§ OBIETTIVO DELL'ESERCIZIO: Restituisci senza alcuna modifica le righe che vanno da quella contenente "Rendered at 1500 by 844 pixels." fino all'ultima, estremi compresi.

§ RIGHE DI DATI:
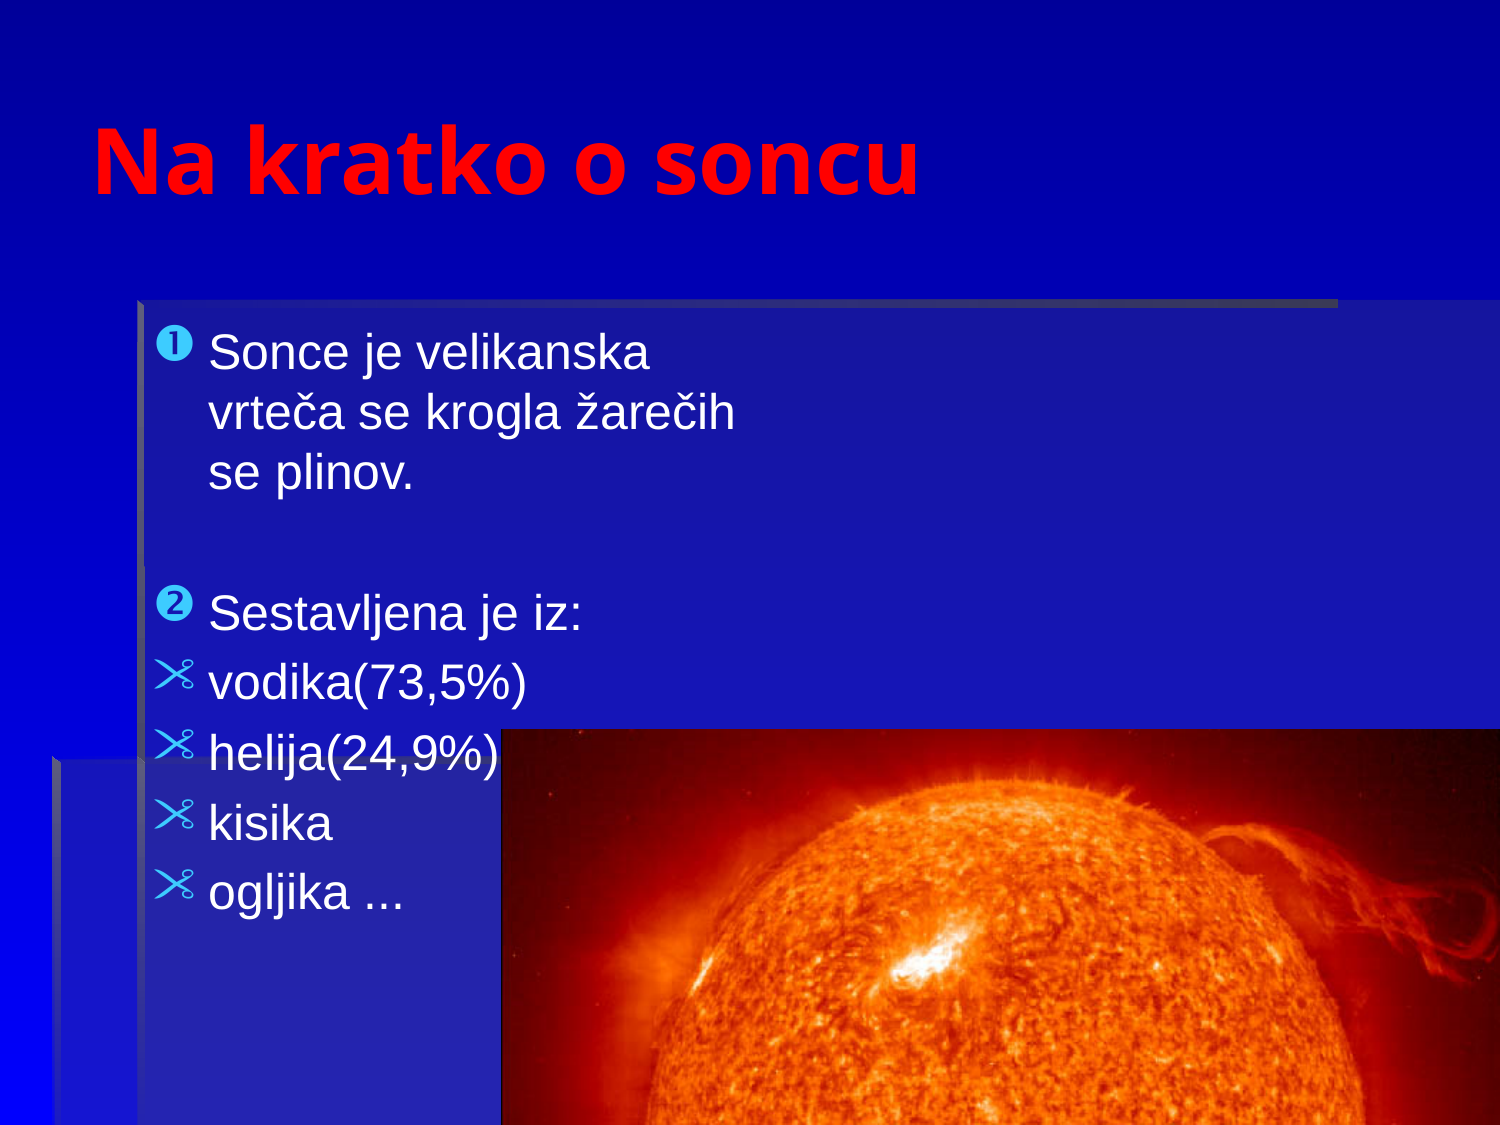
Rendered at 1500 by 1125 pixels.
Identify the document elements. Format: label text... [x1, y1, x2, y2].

list Sonce je velikanska vrteča se krogla žarečih se plinov. Sestavljena je iz: vodika(73,5%) helija(24,9%) kisika ogljika ... [137, 312, 782, 1000]
picture [501, 729, 1500, 1125]
title Na kratko o soncu [75, 40, 1451, 275]
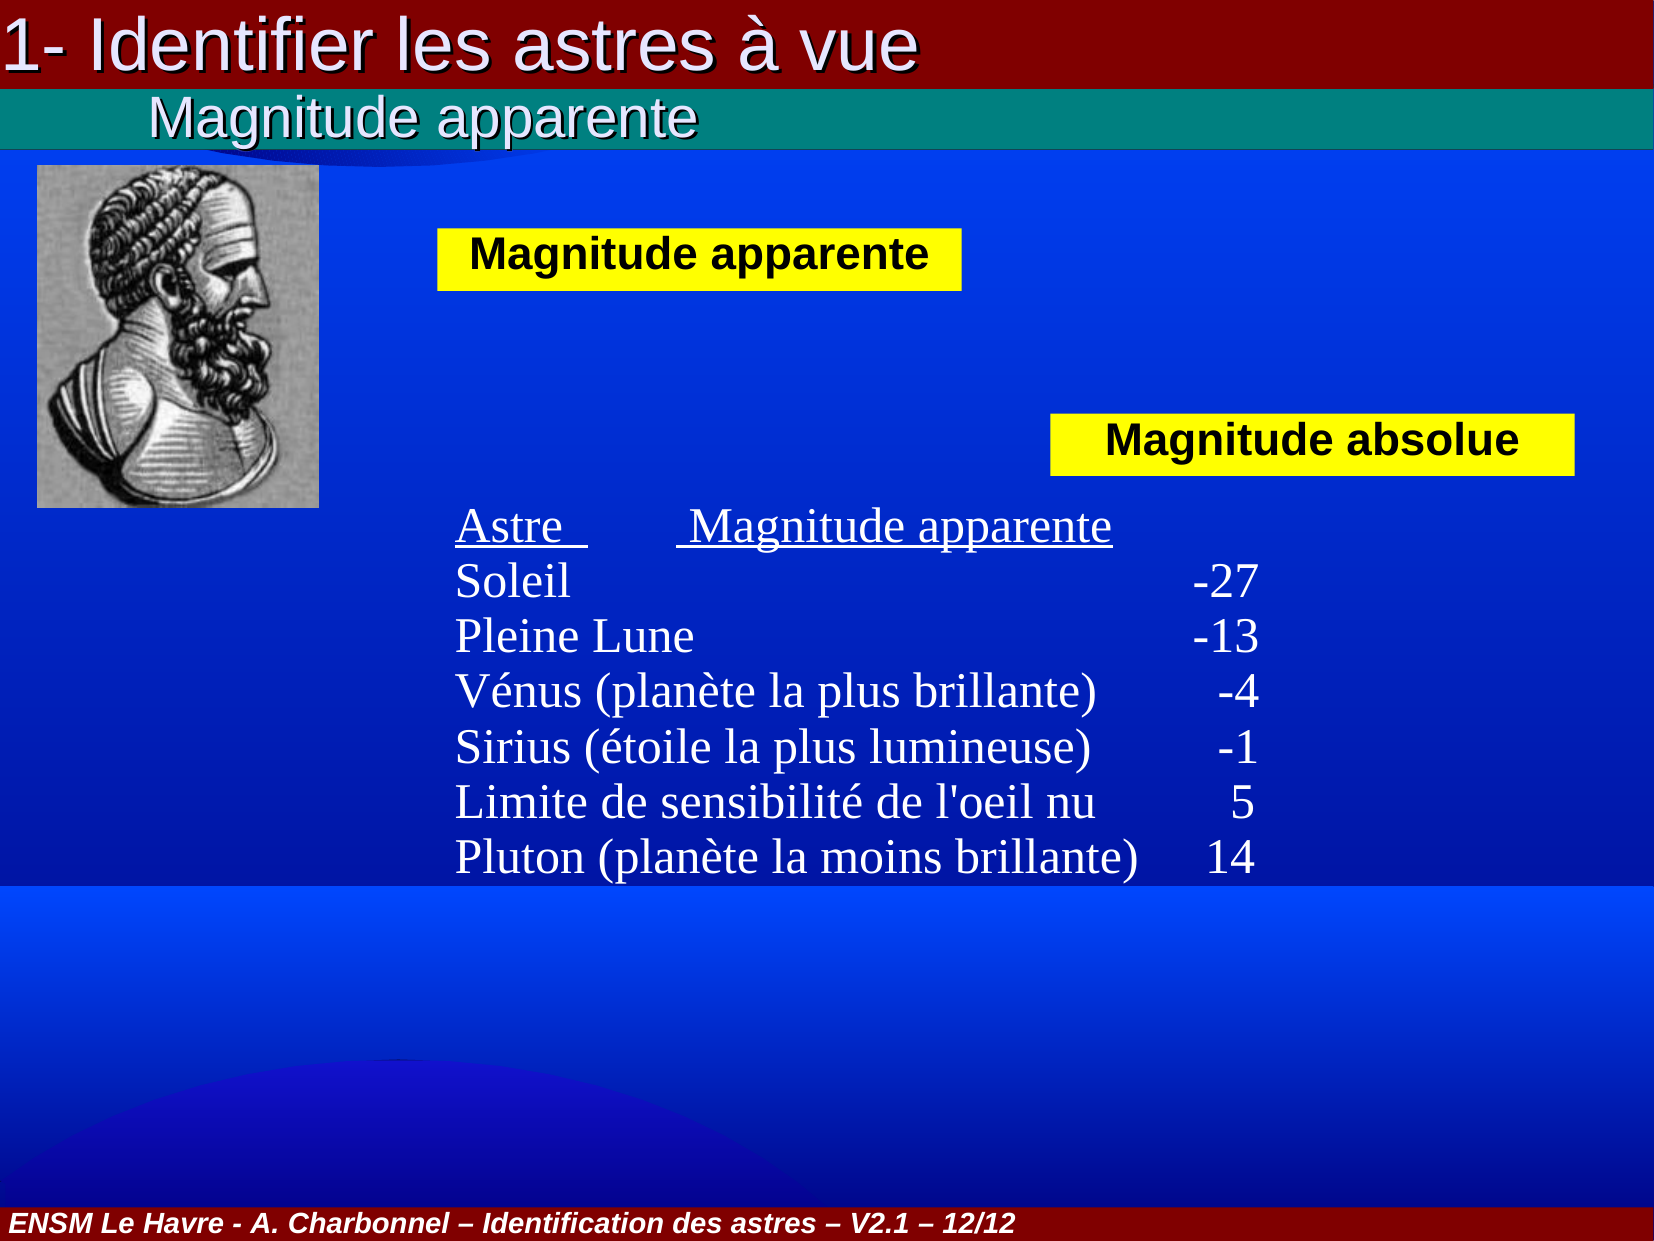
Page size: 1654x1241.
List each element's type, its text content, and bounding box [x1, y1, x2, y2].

text_box ENSM Le Havre - A. Charbonnel – Identification des astres – V2.1 – 12/12 [0, 1207, 1654, 1241]
text_box Astre Magnitude apparente Soleil -27 Pleine Lune -13 Vénus (planète la plus brillante) -4 Sirius (étoile la plus lumineuse) -1 Limite de sensibilité de l'oeil nu 5 Pluton (planète la moins brillante) 14 [454, 497, 1356, 892]
title Magnitude apparente [0, 89, 1654, 150]
text_box Magnitude apparente [437, 228, 962, 291]
text_box Magnitude absolue [1050, 413, 1575, 476]
title 1- Identifier les astres à vue [0, 0, 1654, 89]
picture [37, 165, 319, 508]
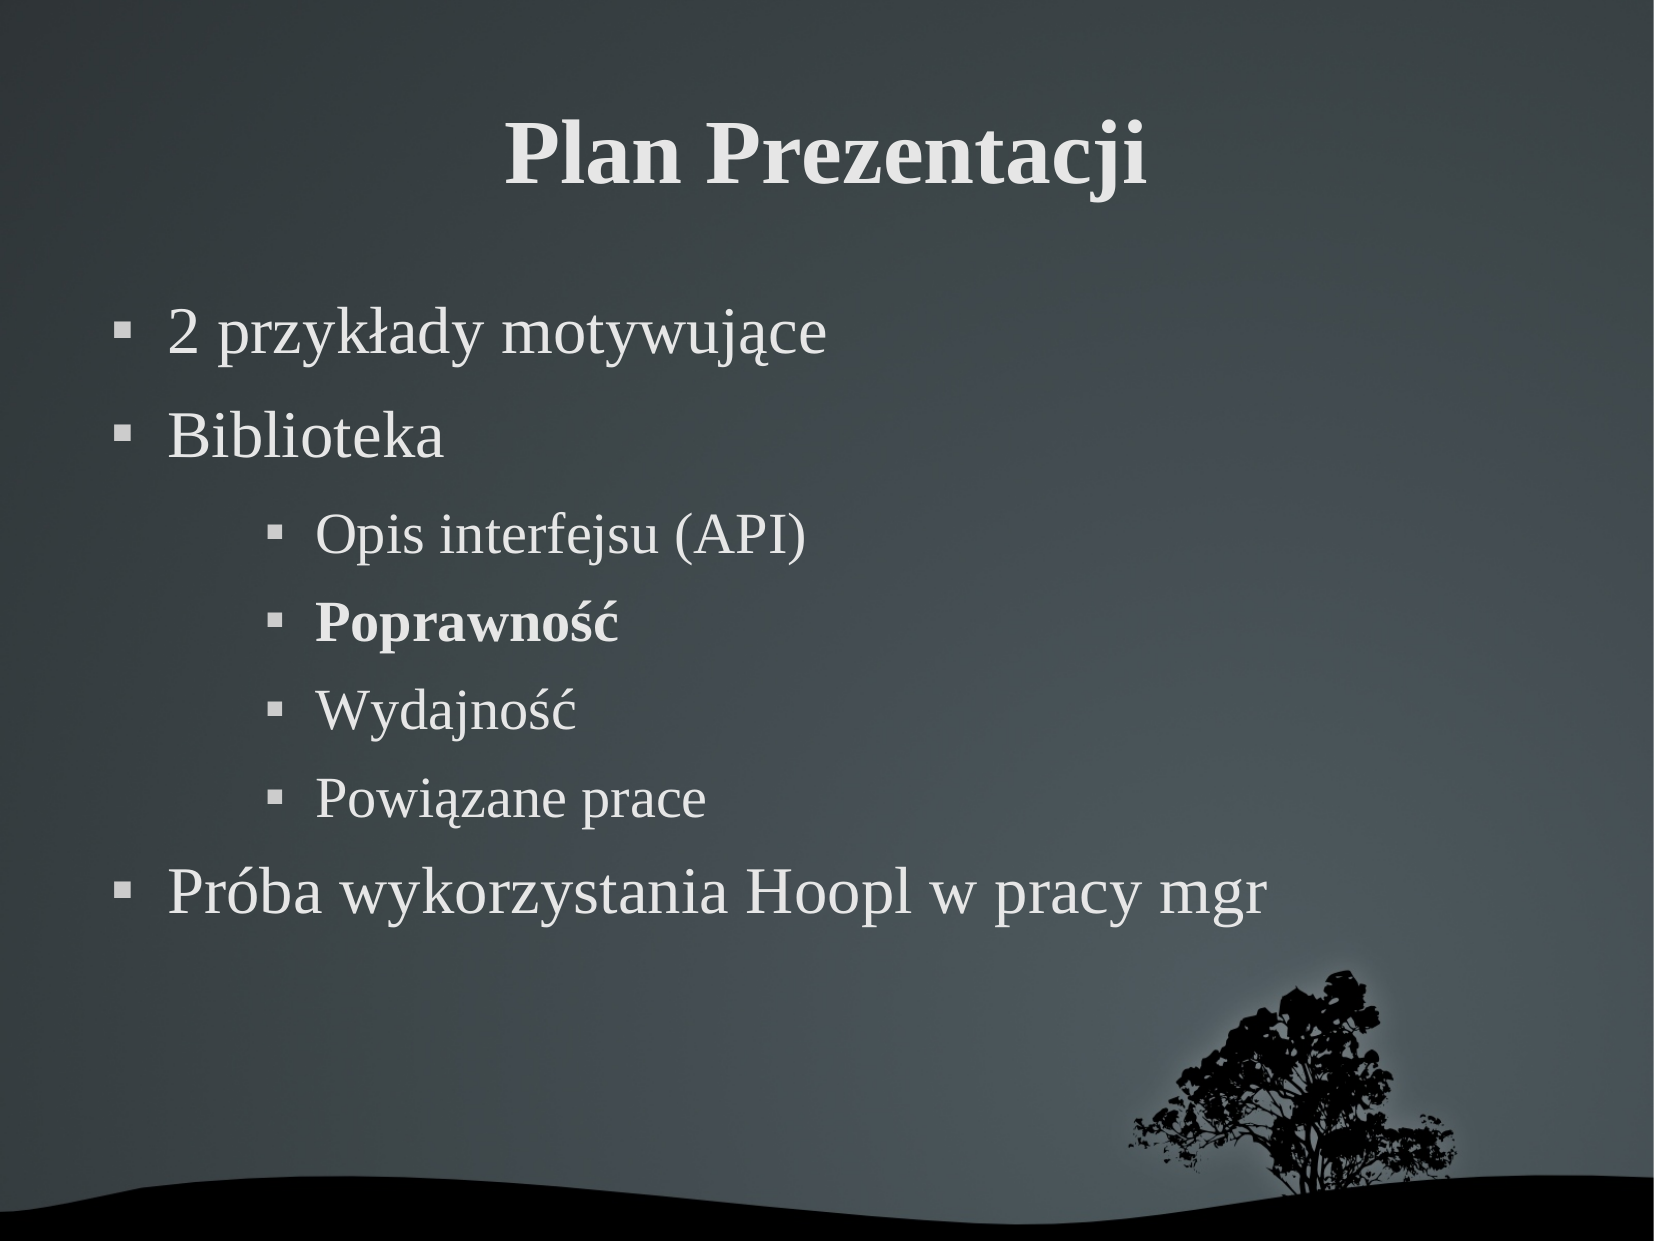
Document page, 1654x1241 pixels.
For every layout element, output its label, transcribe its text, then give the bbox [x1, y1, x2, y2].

title Plan Prezentacji [82, 56, 1571, 250]
list 2 przykłady motywujące Biblioteka Opis interfejsu (API) Poprawność Wydajność Powiązane prace Próba wykorzystania Hoopl w pracy mgr [78, 294, 1567, 1098]
picture [0, 0, 1654, 1241]
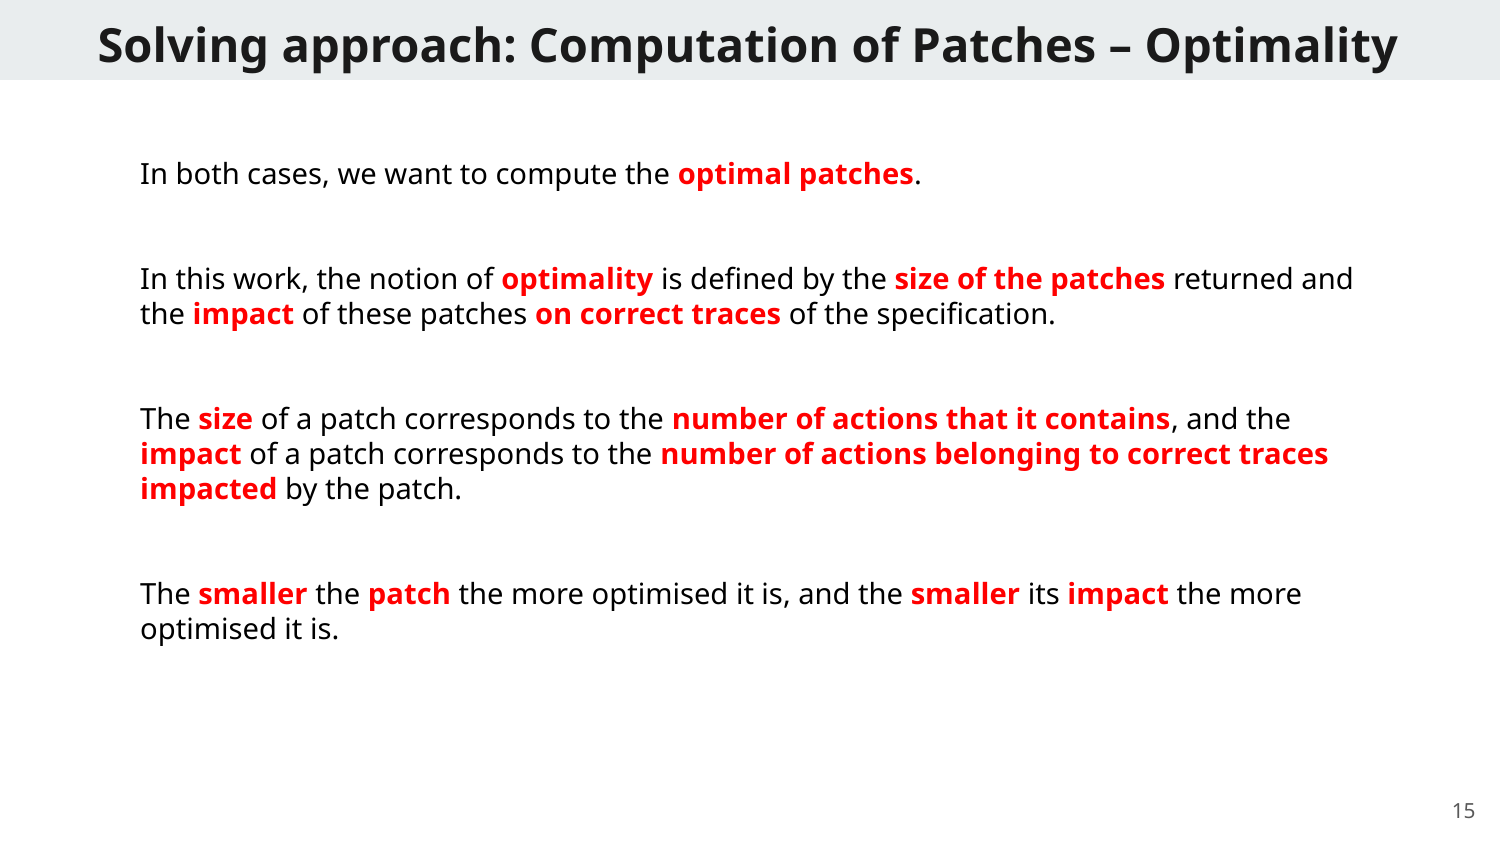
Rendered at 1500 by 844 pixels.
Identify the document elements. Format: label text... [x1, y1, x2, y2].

slide_number <numéro> [1400, 779, 1491, 844]
title Solving approach: Computation of Patches – Optimality [82, 0, 1418, 88]
text_box In both cases, we want to compute the optimal patches. In this work, the notion of optimality is defined by the size of the patches returned and the impact of these patches on correct traces of the specification. The size of a patch corresponds to the number of actions that it contains, and the impact of a patch corresponds to the number of actions belonging to correct traces impacted by the patch. The smaller the patch the more optimised it is, and the smaller its impact the more optimised it is. [125, 140, 1387, 661]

§ LA SOLUZIONE:
Rendered at 1500 by 844 pixels.
Identify the document elements. Format: label text... [x1, y1, x2, y2].

slide_number <numéro> [1400, 779, 1491, 844]
title Solving approach: Computation of Patches – Optimality [82, 0, 1418, 88]
text_box In both cases, we want to compute the optimal patches. In this work, the notion of optimality is defined by the size of the patches returned and the impact of these patches on correct traces of the specification. The size of a patch corresponds to the number of actions that it contains, and the impact of a patch corresponds to the number of actions belonging to correct traces impacted by the patch. The smaller the patch the more optimised it is, and the smaller its impact the more optimised it is. [125, 140, 1387, 661]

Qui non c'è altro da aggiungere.